* SUPPLIED RECORDS:
□ □ □ □ □ □ □

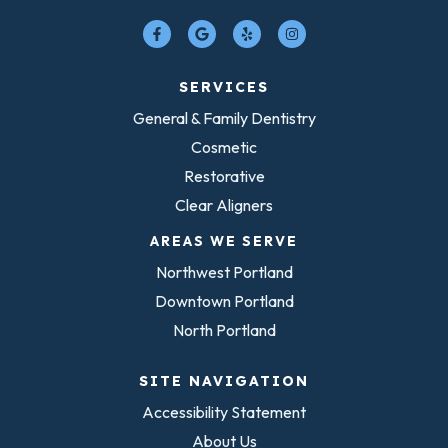
SERVICES
General & Family Dentistry
Cosmetic
Restorative
Clear Aligners
AREAS WE SERVE
Northwest Portland
Downtown Portland
North Portland
SITE NAVIGATION
Accessibility Statement
About Us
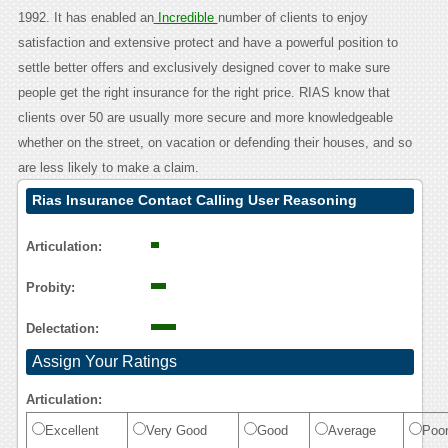
1992. It has enabled an
Incredible
number of clients to enjoy
satisfaction and extensive protect and have a powerful position to
settle better offers and exclusively designed cover to make sure
people get the right insurance for the right price. RIAS know that
clients over 50 are usually more secure and more knowledgeable
whether on the street, on vacation or defending their houses, and so
are less likely to make a claim.
Rias Insurance Contact Calling User Reasoning
Articulation:
Probity:
Delectation:
Assign Your Ratings
Articulation:
Excellent
Very Good
Good
Average
Poo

□ □ □ □ □ □ □

* WHAT TO DO:
Report each line of the material above that contains the word "make", copying those lines in full. Matching is case-sensitive.

* TASK OUTPUT:
settle better offers and exclusively designed cover to make sure
are less likely to make a claim.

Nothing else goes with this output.